The Creative Commons website is a “…project [that] will develop and release an open online search and re-use tool that will allow high-quality content from the commons to surface in a more seamless and accessible way.” (CC Search Prototype).

For this search through Creative Commons, I wasn’t sure what I wanted to search at first. I initially typed in search terms like “television,” “video,” and “broadcast,” but I wanted more variety in my search results. I wanted to find a search term that was going to yield a lot of different results, not just a lot of the same thing. I then decided to search the word “beauty.” I got 59 pages of results (with 100 images per web page) with many different types of images, from people, to landscapes, to flowers, to animals.

“Beauty of Rome”
“gently beauty”
“beauty”
“Sleeping beauty castle”
“Dim beauty”
“Beauty on the Spot”

These images are all from the first two pages of results, and show just some of the variety in the search results on “beauty.” I chose these one in particular because they were not “inappropriate” (not half naked), and they all caught my eye as I was scrolling through all of the images. There was something about these images that stuck out to me.

I also chose to stay within the basic Creative Commons search that most people, if using this site, would use because it shows the types of media that could be used by an everyday person who comes across the site. There were some benefits to this – if you were looking for images and only images, you could find many to chose from, and you would not need to ask special permissions to use them – they are free for anyone to use. It’s an easy way to find images and “texts” that someone can remix.

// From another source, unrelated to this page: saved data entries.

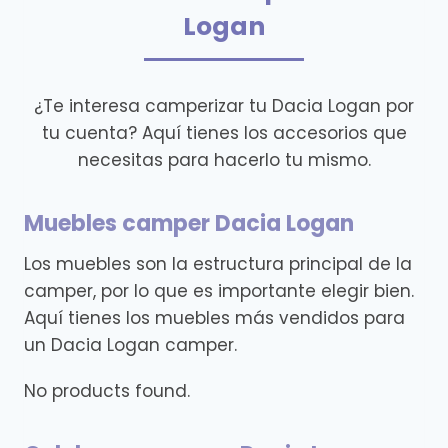
Logan
¿Te interesa camperizar tu Dacia Logan por
tu cuenta? Aquí tienes los accesorios que
necesitas para hacerlo tu mismo.
Muebles camper Dacia Logan
Los muebles son la estructura principal de la
camper, por lo que es importante elegir bien.
Aquí tienes los muebles más vendidos para
un Dacia Logan camper.
No products found.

However, there are some disadvantages – no other media options are available from the main search, which, as a broadcasting major who works with video, is a little frustrating. Moreover, there is only so much remixing you can do with only images to work with; with more variety of media, someone could make a new and interesting text, but without those readily available from the basic search option makes it appear that those media aren’t there (as Vivian points out it is possible to find after some searching through the site in her blogpost).

 

Works Cited:

CC Search Prototype, ccsearch.creativecommons.org/about.